オミクス博士のブログ

薬学の博士課程のブログ

肥満は味覚を変える?


 肥満は、私たちの舌の食べ物への反応を変えることで、私たちの味覚を変えるかもしれないことが明らかとなりました。ScienceDailyで伝えられています。

2013年11月13日、PLOS ONEにおいてBuffalo大学の生物学者が、肥満がマウスの甘味を感知する能力を弱めることを報告した。
やせたマウスに比べると太ったマウスでは甘味に反応する舌の味細胞が減少しており、味細胞の甘味への反応も弱まっていた。


 これまでの研究では、味覚に関して肥満が脳と末梢の味覚系を支配する神経に及ぼす変化を研究するものが多く、食べ物がじかに接する舌の細胞の研究はあまり行われてきませんでした。

今回の研究では、味覚経路の最初の段階に関わる舌の味覚受容細胞それ自身が肥満に影響を受けることが示されました。

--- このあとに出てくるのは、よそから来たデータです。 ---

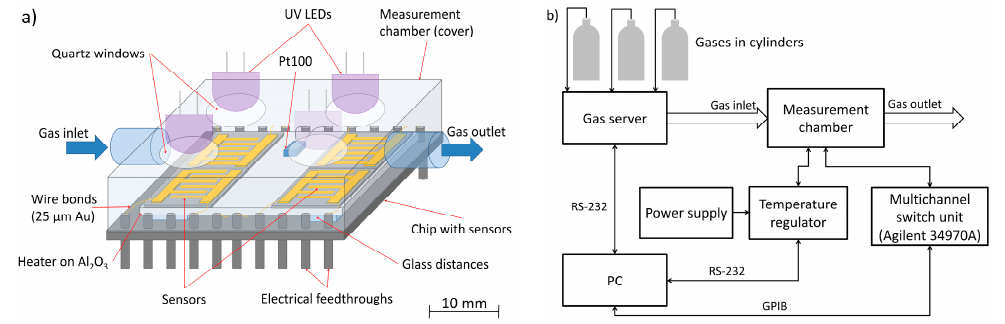
Figure 2. ( a ) Scheme of the measurement chamber; ( b ) Scheme of the measurement stand for gas sensors tests.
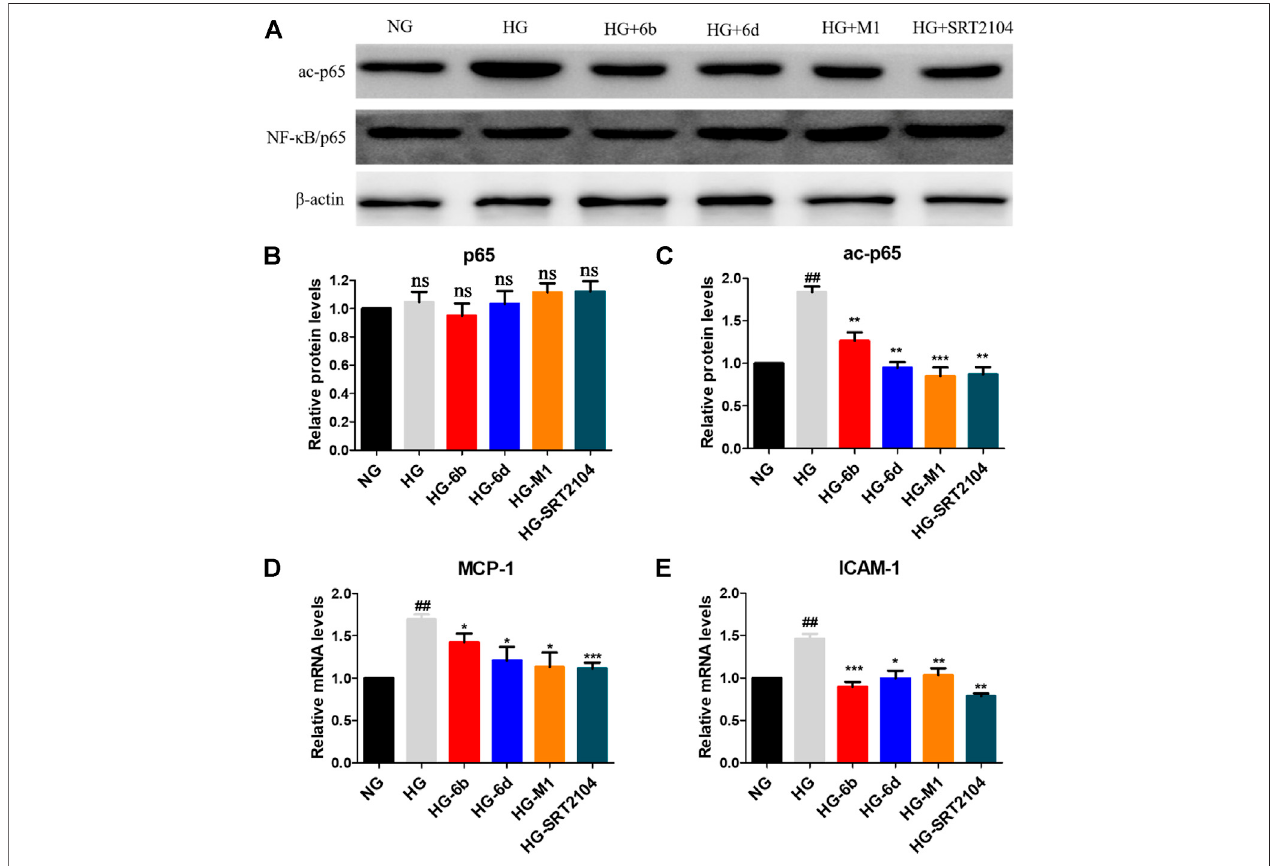
FIGURE 8 | (A – C) Effects of the target compounds on protein expression levels of p65 and ac-p65 in HG stimulating HK-2 cells via Western blotting. Cells were treated with the target compounds with dose of 10 μ M for 48 h. (D – E) Expression of mRNA levels of MCP-1 and ICAM-1 in HG-inducted HK-2 cells when treated with the target molecules (10 μ M) for 48 h. # HG compared with NG control group, *Dosing group compared to HG group, */ # p < 0.05, **/ ## p < 0.01, *** p < 0.001, ns means not signi fi cant.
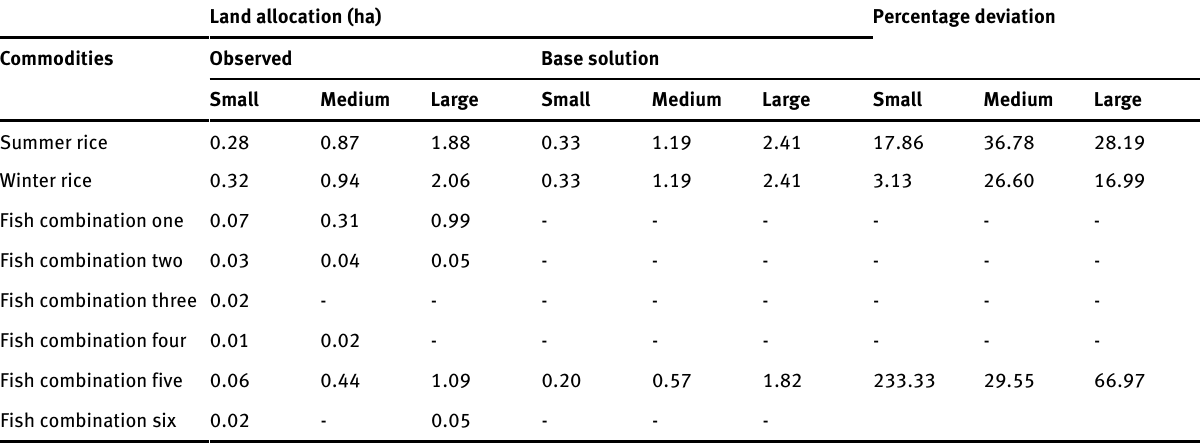
Table 4: Land allocation pattern in observed and base solution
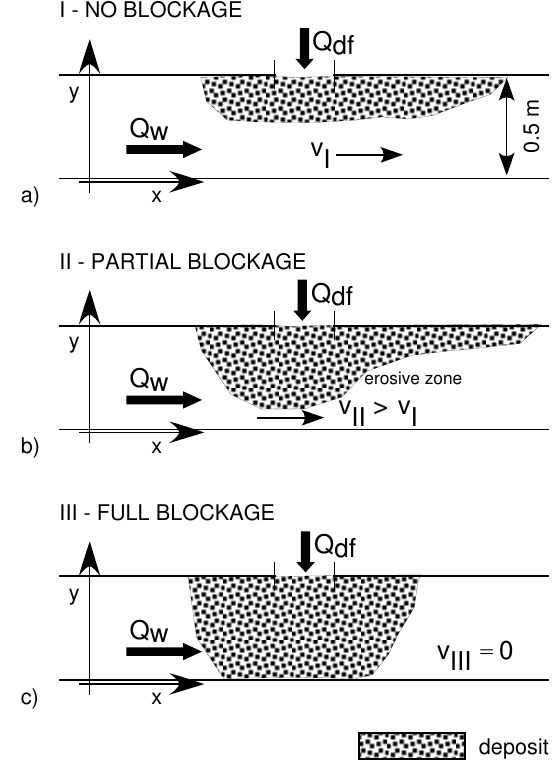
Figure 4. Sketches of the different blockage conditions observed during the flume experiments in relation to different values of the ratio of the debris flow volumetric discharge Q df to the water discharge Q w flowing in the main channel: ( a ) no blockage; ( b ) partial blockage; ( c ) full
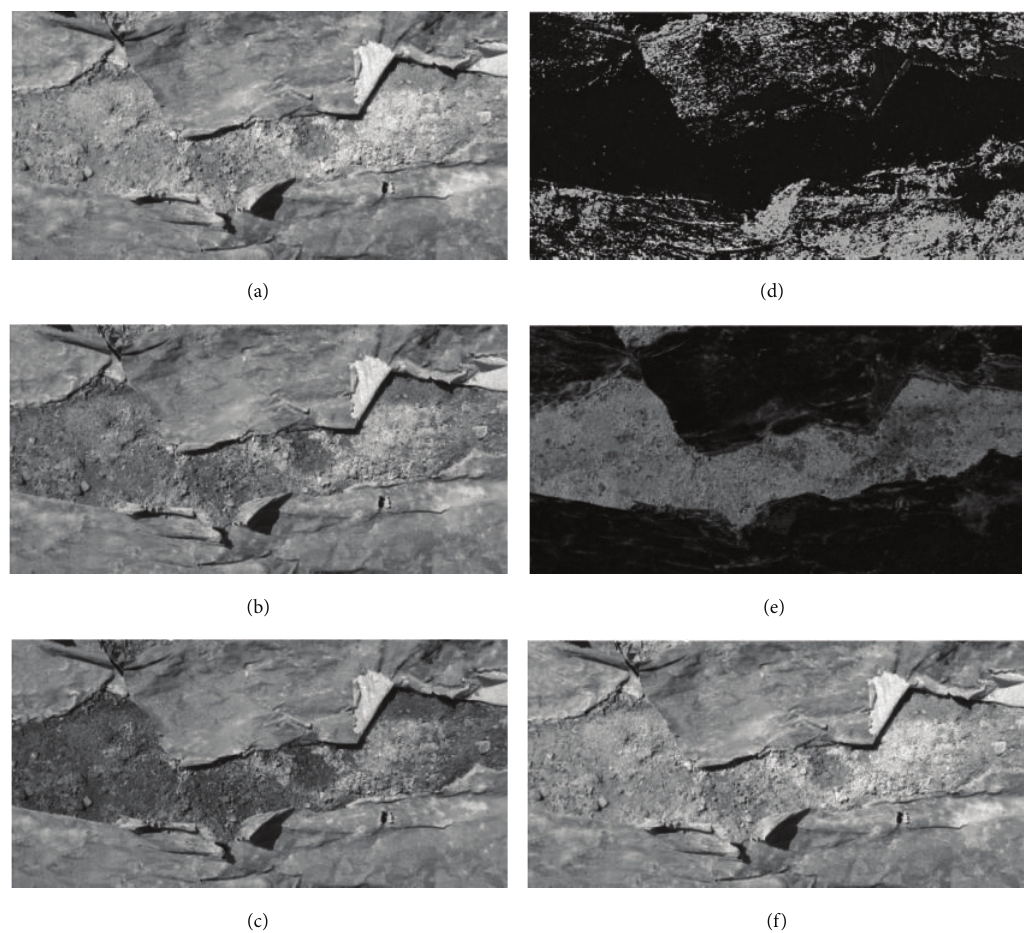
Figure 2: Representation of the original image shown in Figure 1 in the RGB system (left column) and in the HSV system (right column). (a) Red plane, (b) green plane, (c) blue plane, (d) hue plane, (e) saturation plane, and (f) value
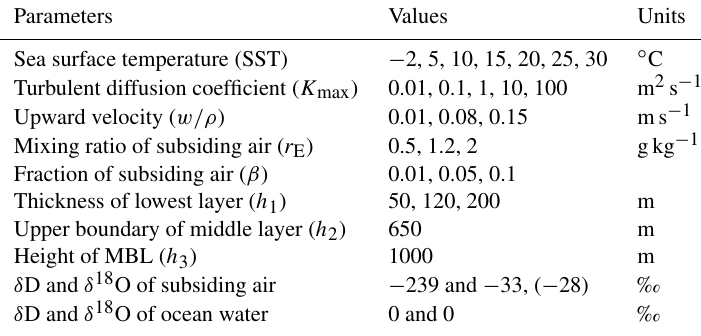
Table 4. Parameter values used in model verification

 いちど太るとなかなか痩せられなくなるのは、肥満によって味覚が鈍ることで、味の濃い高カロリーな食べ物を好むようになったり、食事での満足感が得にくくなることで、ついつい食べ過ぎてしまうからなのかもしれません。

 私たちの身体を肥満のない健康的な体型に維持するためにも、味覚と食欲、肥満の関係について、さらに研究を進め、より深く理解することが重要になります。

今回の研究がさらに発展すれば、肥満の人の味への反応が鈍った舌の味細胞を正常な状態に戻すことができるようになるかもしれません。

そして、それによって今までよりももっと簡単に痩せられるようになるかもしれません。

舌は身体の外に出ているので、舌の細胞を治療することは脳などの細胞を治療することに比べたら簡単です。

肥満を治療する上で、舌の細胞というのはとても魅力的なターゲットなのではないかと思います。

 今回の記事の元になった論文はこちらです。

 

  • Amanda B. Maliphol, Deborah J. Garth, Kathryn F. Medler.Diet-Induced Obesity Reduces the Responsiveness of the Peripheral Taste Receptor Cells. PLoS ONE, 2013; 8 (11): e79403 DOI: 10.1371/journal.pone.0079403

 


オープンアクセスなので無料で読めます。もし興味がありましたらぜひ読んでみてください。